Vyacheslav Mikhailovich Klykov (Вячесла́в Миха́йлович Клы́ков; 19 October 1939 — 2 June 2006) was a Russian sculptor who specialized in public monuments to key figures of national history and culture.

== Biography ==

He was born into a peasant family near Kursk and studied in the Surikov Art Institute in Moscow, matriculating in 1964. Klykov's bronze statues did not conform to the precepts of Socialist Realism. His playful sculptural decor for the Central Musical Theatre for Children (1979) made him famous. In the late 1980s Klykov turned to the Russian Orthodox Church for inspiration and support. His public statue of Sergius of Radonezh in Radonezh (1987) was the first memorial installed in the Soviet Union without permission from the authorities.

Klykov's other high-profile commissions include the memorial and church on the Field of Prokhorovka (1995), the public statues of Sts. Cyril and Methodius on Slavyanskaya Square (1991) and Marshal Zhukov on Manege Square (1995). He was also responsible for the statue of St. Vladimir in Kherson (1993) and several monuments to Nicholas II, including the first one erected in Russia, in 1996, which was blown up by anti-monarchists on several occasions.

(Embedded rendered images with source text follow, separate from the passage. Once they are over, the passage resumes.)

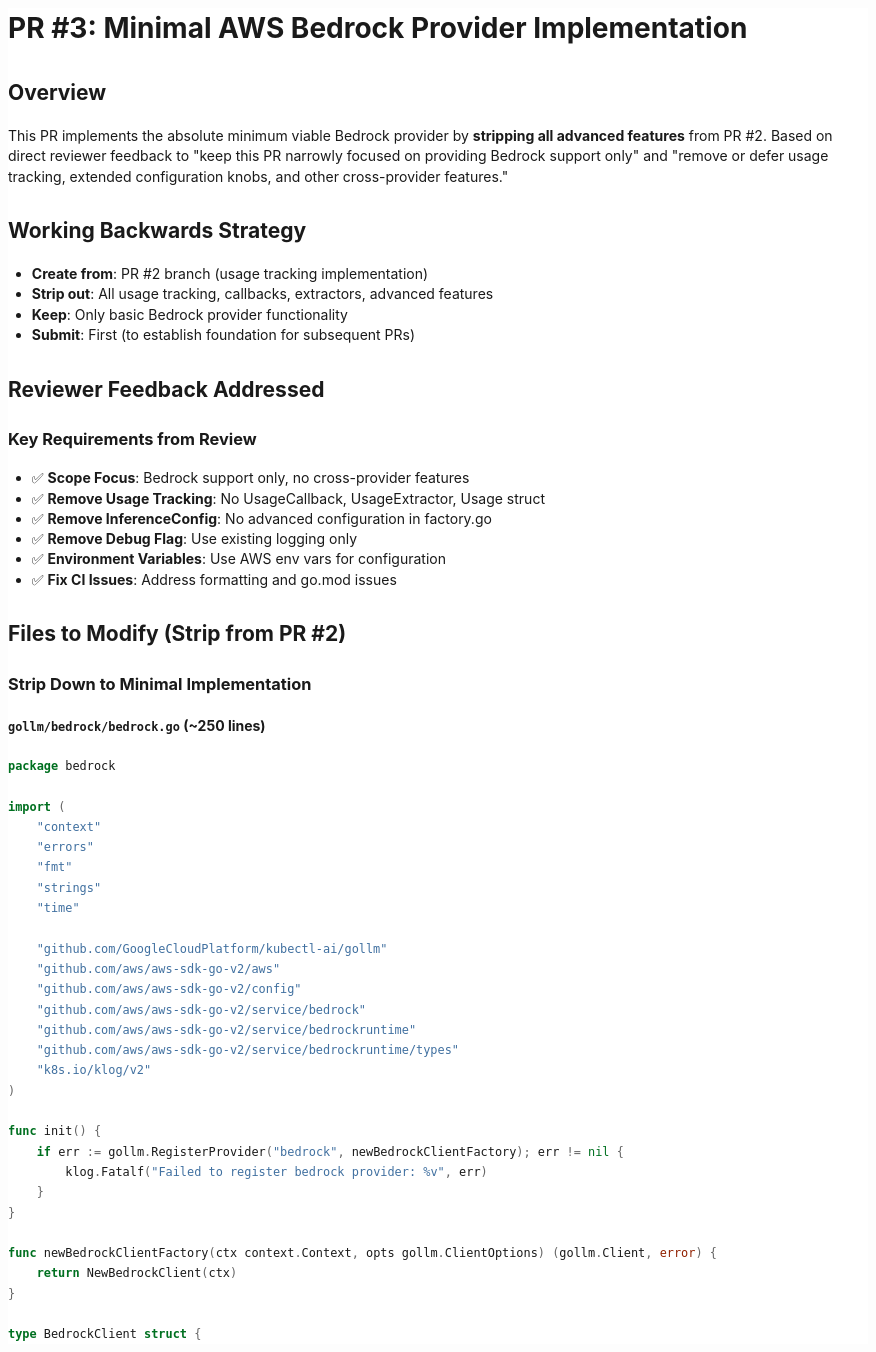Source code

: # PR #3: Minimal AWS Bedrock Provider Implementation

## Overview
This PR implements the absolute minimum viable Bedrock provider by **stripping all advanced features** from PR #2. Based on direct reviewer feedback to "keep this PR narrowly focused on providing Bedrock support only" and "remove or defer usage tracking, extended configuration knobs, and other cross-provider features."

## Working Backwards Strategy
- **Create from**: PR #2 branch (usage tracking implementation)
- **Strip out**: All usage tracking, callbacks, extractors, advanced features
- **Keep**: Only basic Bedrock provider functionality
- **Submit**: First (to establish foundation for subsequent PRs)

## Reviewer Feedback Addressed

### Key Requirements from Review
- ✅ **Scope Focus**: Bedrock support only, no cross-provider features
- ✅ **Remove Usage Tracking**: No UsageCallback, UsageExtractor, Usage struct
- ✅ **Remove InferenceConfig**: No advanced configuration in factory.go
- ✅ **Remove Debug Flag**: Use existing logging only
- ✅ **Environment Variables**: Use AWS env vars for configuration
- ✅ **Fix CI Issues**: Address formatting and go.mod issues

## Files to Modify (Strip from PR #2)

### Strip Down to Minimal Implementation

#### `gollm/bedrock/bedrock.go` (~250 lines)
```go
package bedrock

import (
	"context"
	"errors"
	"fmt"
	"strings"
	"time"

	"github.com/GoogleCloudPlatform/kubectl-ai/gollm"
	"github.com/aws/aws-sdk-go-v2/aws"
	"github.com/aws/aws-sdk-go-v2/config"
	"github.com/aws/aws-sdk-go-v2/service/bedrock"
	"github.com/aws/aws-sdk-go-v2/service/bedrockruntime"
	"github.com/aws/aws-sdk-go-v2/service/bedrockruntime/types"
	"k8s.io/klog/v2"
)

func init() {
	if err := gollm.RegisterProvider("bedrock", newBedrockClientFactory); err != nil {
		klog.Fatalf("Failed to register bedrock provider: %v", err)
	}
}

func newBedrockClientFactory(ctx context.Context, opts gollm.ClientOptions) (gollm.Client, error) {
	return NewBedrockClient(ctx)
}

type BedrockClient struct {
```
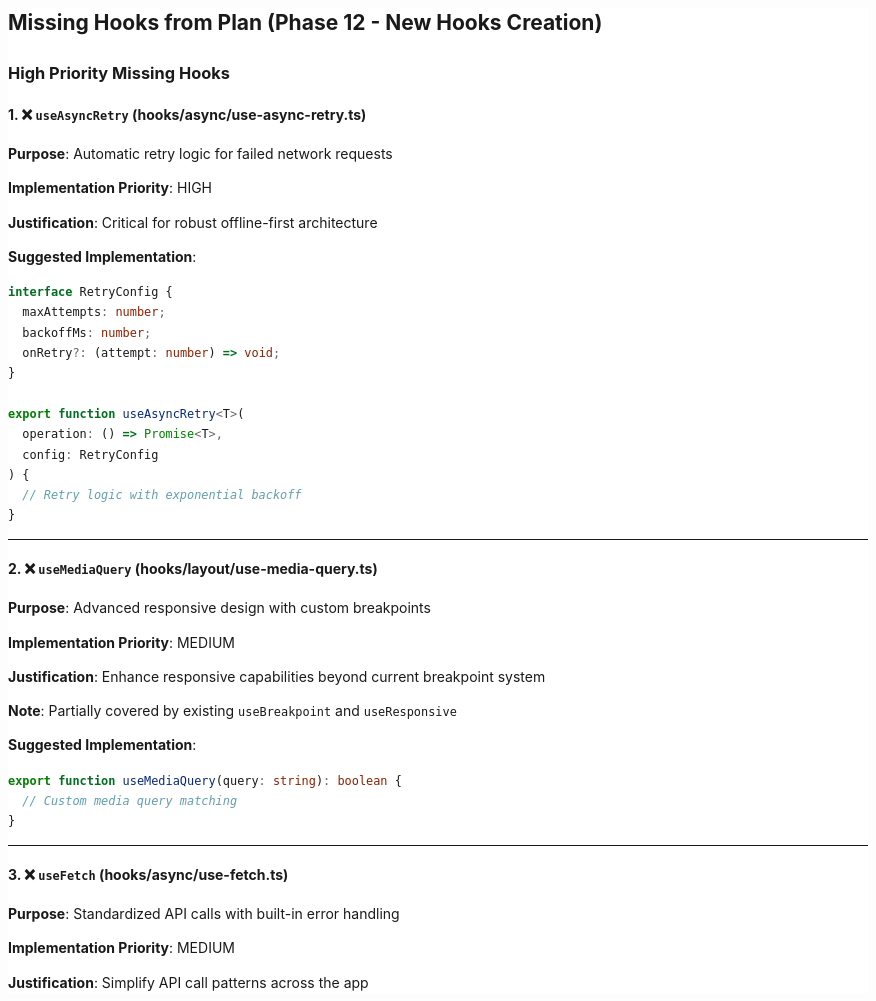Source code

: ## Missing Hooks from Plan (Phase 12 - New Hooks Creation)

### High Priority Missing Hooks

#### 1. ❌ `useAsyncRetry` (hooks/async/use-async-retry.ts)

**Purpose**: Automatic retry logic for failed network requests

**Implementation Priority**: HIGH

**Justification**: Critical for robust offline-first architecture

**Suggested Implementation**:
```typescript
interface RetryConfig {
  maxAttempts: number;
  backoffMs: number;
  onRetry?: (attempt: number) => void;
}

export function useAsyncRetry<T>(
  operation: () => Promise<T>,
  config: RetryConfig
) {
  // Retry logic with exponential backoff
}
```

---

#### 2. ❌ `useMediaQuery` (hooks/layout/use-media-query.ts)

**Purpose**: Advanced responsive design with custom breakpoints

**Implementation Priority**: MEDIUM

**Justification**: Enhance responsive capabilities beyond current breakpoint system

**Note**: Partially covered by existing `useBreakpoint` and `useResponsive`

**Suggested Implementation**:
```typescript
export function useMediaQuery(query: string): boolean {
  // Custom media query matching
}
```

---

#### 3. ❌ `useFetch` (hooks/async/use-fetch.ts)

**Purpose**: Standardized API calls with built-in error handling

**Implementation Priority**: MEDIUM

**Justification**: Simplify API call patterns across the app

In the 1990s, Klykov created and ran the International Fund of Slavonic Literature and Culture, a nationalist organization with close connections to the Pamyat, and (later) Rodina. In July 1991, Klykov signed the open letter A Word to the People, an anti-Perestroika publication. In 1990s, Klykov was close to the CPRF; on 21 November 2005, he was elected the chairman of the re-founded Union of the Russian People. In 2005, he signed the Letter of 5000, a controversial appeal to the Prosecutor General to review all Jewish organizations in Russia for extremism. In 2005, a reports circulated that Klykov had unveiled a statue in the village of Kholki that depicted Sviatoslav I of Kiev trampling a Khazar warrior with a prominently displayed Star of David. The Press Center of the Belgorod Regional Administration issued a response stating that while plans for a monument were underway, none had yet been erected in the region thus far, and that the design of the monument would show "respect towards representatives of all nationalities and religions." The statue was eventually unveiled and the response by the Press Center has been confirmed. The statue is in the village of Kholki, near Belgorod.